Каждый поэт по-своему ощущает первый толчок к стихоплетству, но, кажется, в нашем случае, помимо банальной жажды самовыражения, здесь еще присутствует попытка, даже потребность претворить греховную щекотку души в струящийся свет посредством отчуждения греха стихом. Еще раньше, в период яростной мастурбации в одиночестве, Алекс Мальвино понимает, что
Плод покаяния — покой
Средь бела дня и смеха,
Как плод пугливый под рукой —
Меж дном и небом веха.
Уже в ранних стихотворных опытах, отмеченных влиянием знаменитой группы «Бэри», он пытается писать стихи «без тени смысла в чертеже и слове», то есть «строит стихотворную ловушку для мистической птички» (Г.Миллер-младший). На первых порах он с братом Долгопятом (его первым поэтическим другом) входил в группу «хэвиэктов» — по сути дела, единственное, после группы «Бэри», реальное объединение поэтов (хотя туда входили не только поэты) с какой-то общей программой; наследие этой литературной группировки требует отдельного исследования — укажем, что она просуществовала около пяти лет, вплоть до конца шестидесятых годов.
О брате Долгопяте, или Карле Эрмини, мы не имели возможности пока упомянуть, так как он являлся одной из немногих заслуживающих уважения фигур, кто с самого начала бойкотировал клуб «Remember» и так и не принял в его деятельности никакого участия. Это был худой, совершенно рыжий человек, с высоким лбом, удивленными глазами и усами а ля г-н Чапаев, которые он отпустил после фестиваля русских фильмов, демонстрировавшихся в Сан-Тпьере. О нем ходило огромное число самых фантастических слухов: в шестидесятые годы он имел еще более эксцентричный облик, щеголяя в темных круглых очках, форменной фуражке русского акцизного чиновника и с бантом на шее. Говорили, что Карл Эрмини обидчив, высокомерен и тщеславен. Туманом легенд был окутан способ приготовления им странного напитка, называемого русским чаем, что оказывал на пробующих его наркотическое действие.

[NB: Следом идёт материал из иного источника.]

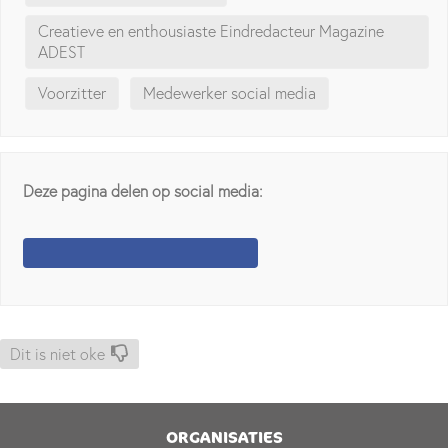
Creatieve en enthousiaste Eindredacteur Magazine
ADEST
Voorzitter
Medewerker social media
Deze pagina delen op social media:
Dit is niet oke
ORGANISATIES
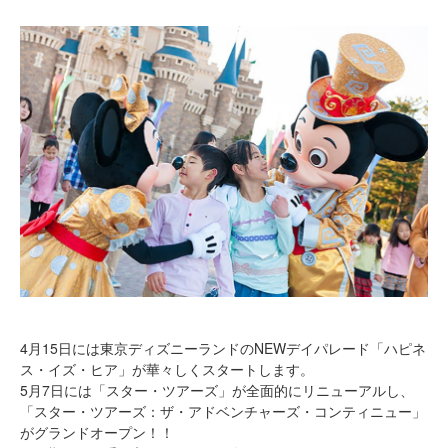
4月15日には東京ディズニーランドのNEWデイパレード「ハピネ
ス・イズ・ヒア」が華々しくスタートします。
5月7日には「スター・ツアーズ」が全面的にリニューアルし、
「スター・ツアーズ：ザ・アドベンチャーズ・コンティニュー」
がグランドオープン！！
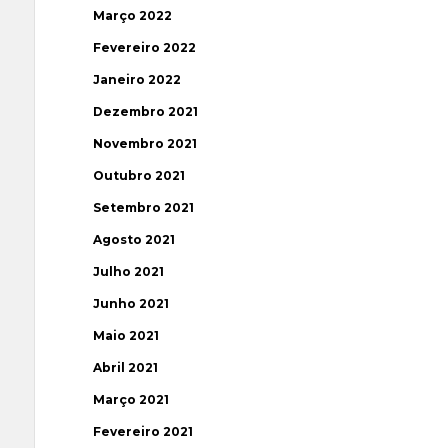
Março 2022
Fevereiro 2022
Janeiro 2022
Dezembro 2021
Novembro 2021
Outubro 2021
Setembro 2021
Agosto 2021
Julho 2021
Junho 2021
Maio 2021
Abril 2021
Março 2021
Fevereiro 2021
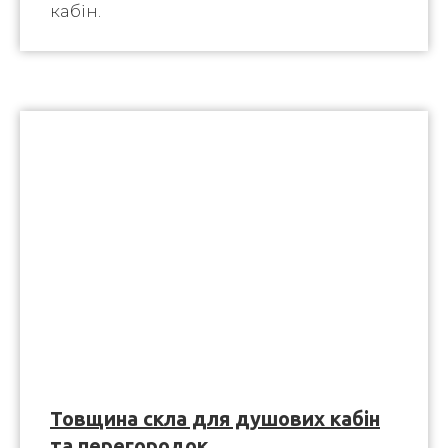
кабін.
Товщина скла для душових кабін
та перегородок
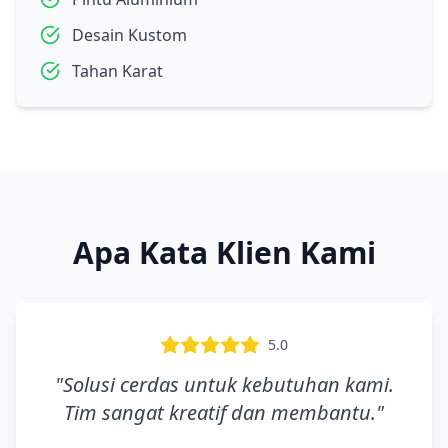
Desain Kustom
Tahan Karat
Apa Kata Klien Kami
5.0
"
Solusi cerdas untuk kebutuhan kami.
Tim sangat kreatif dan membantu.
"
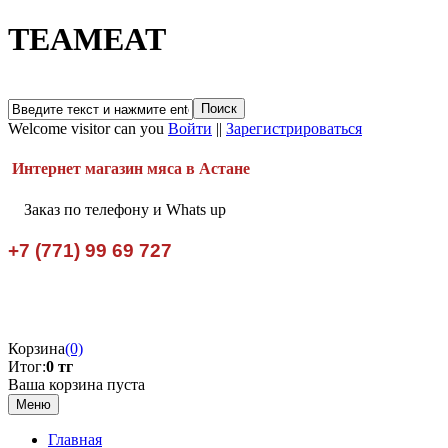
TEAMEAT
Welcome visitor can you
Войти
||
Зарегистрироваться
Интернет магазин мяса в Астане
Заказ по телефону и Whats up
+7 (771) 99 69 727
Корзина
(0)
Итог:
0 тг
Ваша корзина пуста
Меню
Главная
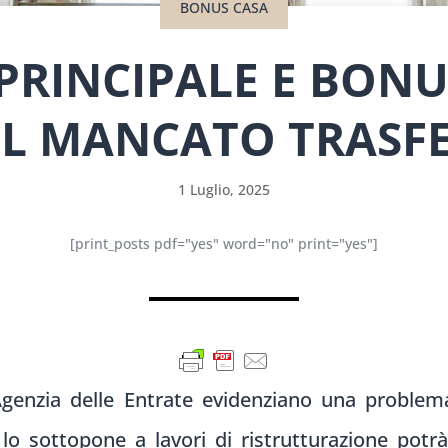
BONUS CASA
PRINCIPALE E BONUS
DEL MANCATO TRASF
1 Luglio, 2025
[print_posts pdf="yes" word="no" print="yes"]
’Agenzia delle Entrate evidenziano una proble
o sottopone a lavori di ristrutturazione potrà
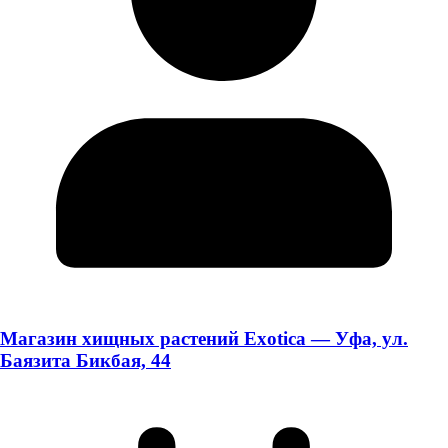
Магазин хищных растений Exotica — Уфа, ул.
Баязита Бикбая, 44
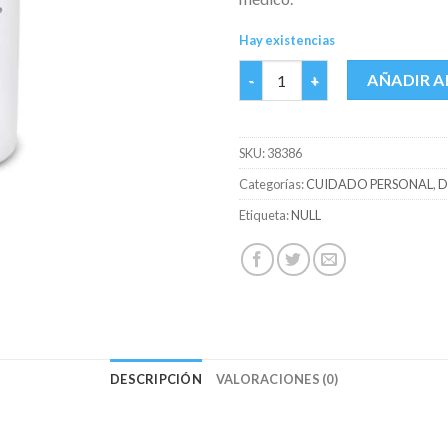
Hay existencias
DESO AXE SECO SPRAY BLACK 
AÑADIR A
SKU:
38386
Categorías:
CUIDADO PERSONAL
,
D
Etiqueta:
NULL
DESCRIPCIÓN
VALORACIONES (0)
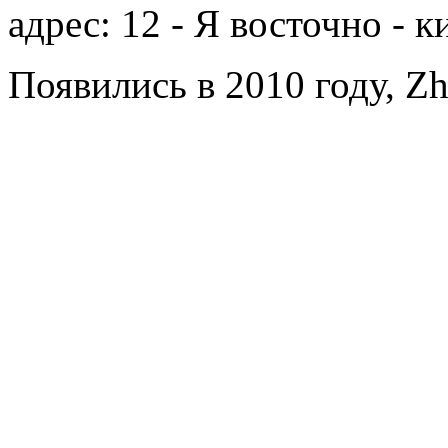
адрес: 12 - Я восточно - 
Появились в 2010 году, Zh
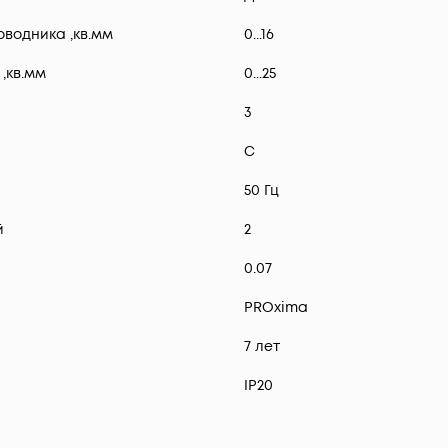
водника ,кв.мм
0...16
,кв.мм
0...25
3
C
50 Гц
й
2
0.07
PROxima
7 лет
IP20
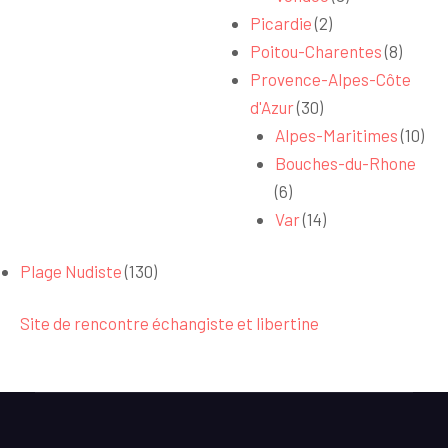
Picardie
(2)
Poitou-Charentes
(8)
Provence-Alpes-Côte
d'Azur
(30)
Alpes-Maritimes
(10)
Bouches-du-Rhone
(6)
Var
(14)
Plage Nudiste
(130)
Site de rencontre échangiste et libertine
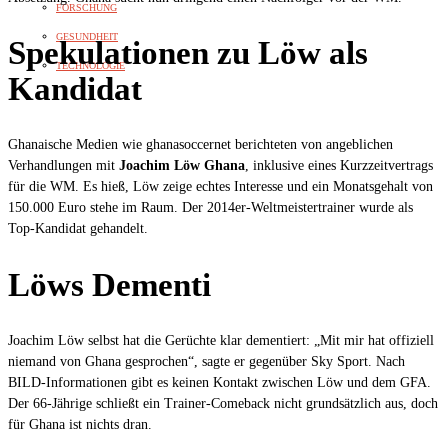
FORSCHUNG
GESUNDHEIT
Spekulationen zu Löw als
TECHNOLOGIE
Kandidat
Ghanaische Medien wie ghanasoccernet berichteten von angeblichen
Verhandlungen mit
Joachim Löw Ghana
, inklusive eines Kurzzeitvertrags
für die WM. Es hieß, Löw zeige echtes Interesse und ein Monatsgehalt von
150.000 Euro stehe im Raum. Der 2014er-Weltmeistertrainer wurde als
Top-Kandidat gehandelt.
Löws Dementi
Joachim Löw selbst hat die Gerüchte klar dementiert: „Mit mir hat offiziell
niemand von Ghana gesprochen“, sagte er gegenüber Sky Sport. Nach
BILD-Informationen gibt es keinen Kontakt zwischen Löw und dem GFA.
Der 66-Jährige schließt ein Trainer-Comeback nicht grundsätzlich aus, doch
für Ghana ist nichts dran.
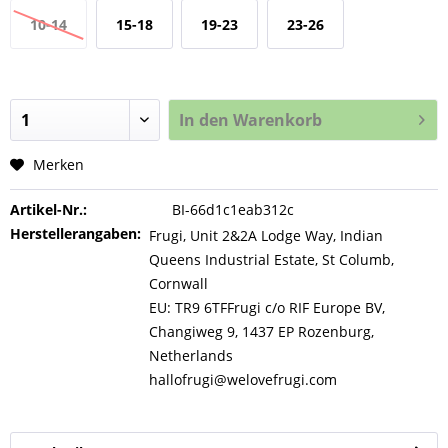
10-14
15-18
19-23
23-26
In den
Warenkorb
Merken
Artikel-Nr.:
BI-66d1c1eab312c
Herstellerangaben:
Frugi, Unit 2&2A Lodge Way, Indian
Queens Industrial Estate, St Columb,
Cornwall
EU: TR9 6TFFrugi c/o RIF Europe BV,
Changiweg 9, 1437 EP Rozenburg,
Netherlands
hallofrugi@welovefrugi.com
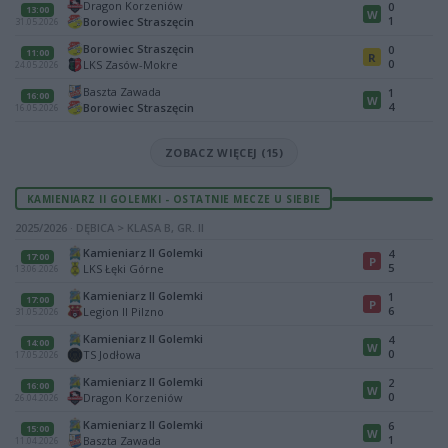
Dragon Korzeniów
0
13:00
W
1
Borowiec Straszęcin
31.05.2026
Borowiec Straszęcin
0
11:00
R
0
LKS Zasów-Mokre
24.05.2026
Baszta Zawada
1
16:00
W
4
Borowiec Straszęcin
16.05.2026
ZOBACZ WIĘCEJ (15)
KAMIENIARZ II GOLEMKI - OSTATNIE MECZE U SIEBIE
2025/2026 · DĘBICA > KLASA B, GR. II
Kamieniarz II Golemki
4
17:00
P
5
LKS Łęki Górne
13.06.2026
Kamieniarz II Golemki
1
17:00
P
6
Legion II Pilzno
31.05.2026
Kamieniarz II Golemki
4
14:00
W
0
TS Jodłowa
17.05.2026
Kamieniarz II Golemki
2
16:00
W
0
Dragon Korzeniów
26.04.2026
Kamieniarz II Golemki
6
15:00
W
1
Baszta Zawada
11.04.2026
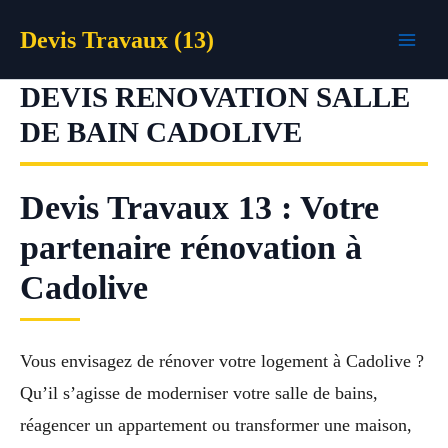
Aller
Devis Travaux (13)
au
contenu
DEVIS RENOVATION SALLE
DE BAIN CADOLIVE
Devis Travaux 13 : Votre
partenaire rénovation à
Cadolive
Vous envisagez de rénover votre logement à Cadolive ?
Qu’il s’agisse de moderniser votre salle de bains,
réagencer un appartement ou transformer une maison,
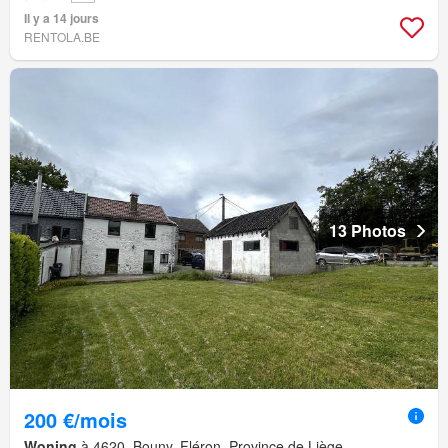
Il y a 14 jours
RENTOLA.BE
13 Photos
200 €/mois
Woning
à 4620, Bouny, Fléron, Province de Liège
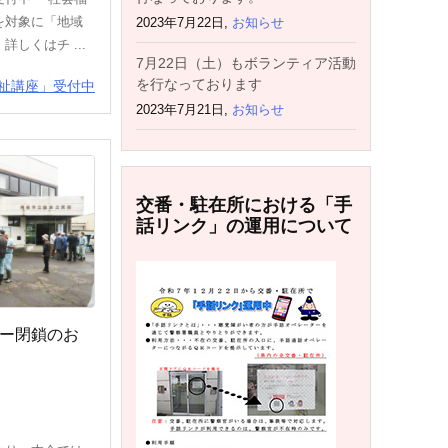
を対象に「地域
2023年7月22日,
お知らせ
しくはチ ...
7月22日（土）もボランティア活動
を行なっております
祉講座」受付中
2023年7月21日,
お知らせ
交番・駐在所における「手
話リンク」の運用について
ー閉鎖のお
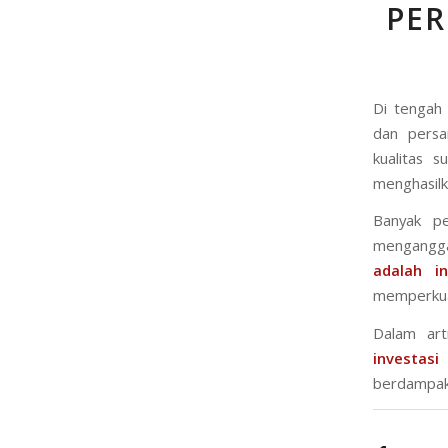
PE
Di tengah 
dan persa
kualitas s
menghasil
Banyak pe
mengangga
adalah i
memperkuat
Dalam ar
investasi 
berdampak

Трудно представить себе, каким был Карл Эрмини в шестидесятые годы, но к началу восьмидесятых он уже совершенно не походил на миф, им же и созданный. Он отличался от богемной среды утонченной пунктуальностью, тщательностью, аккуратностью и благородством манер. Это была тонкая, невероятно деликатная, щепетильная и очень ранимая натура. Его вкусы были необычны, пристрастия причудливы. Тургенев для него являлся чудовищным монстром; из русских писателей он предпочитал Салтыкова, а граф Хвостов был любезен его сердцу не менее, чем Шишков; «Анна Каренина» в пересказе «длинного Карла» (как называли Эрмини друзья) превращалась в историю одной наркоманки, что сходит с ума без морфия, кричит доктору «морфина мне, морфина» и, не достав дозы во время очередного прихода, бросается под колеса поезда. Будучи неутомимым рассказчиком, Карл Эрмини прибегал к такой странной артикуляции, что любая самая достоверная история в его устах приобретала оттенок легкой нереальности и вымышленности. Простой анекдот он артистически разыгрывал по ролям, растягивал, выдерживал паузы, отчего анекдот, теряя скорострельность, становился идиотической бессмыслицей. Он что-то такое добавлял в каждое устное слово, как будто подчеркивал его неуместность, выхолощенность, бестелесность, и речь, подернутая дымчатой пленкой, приобретала особый, не сразу понятный привкус.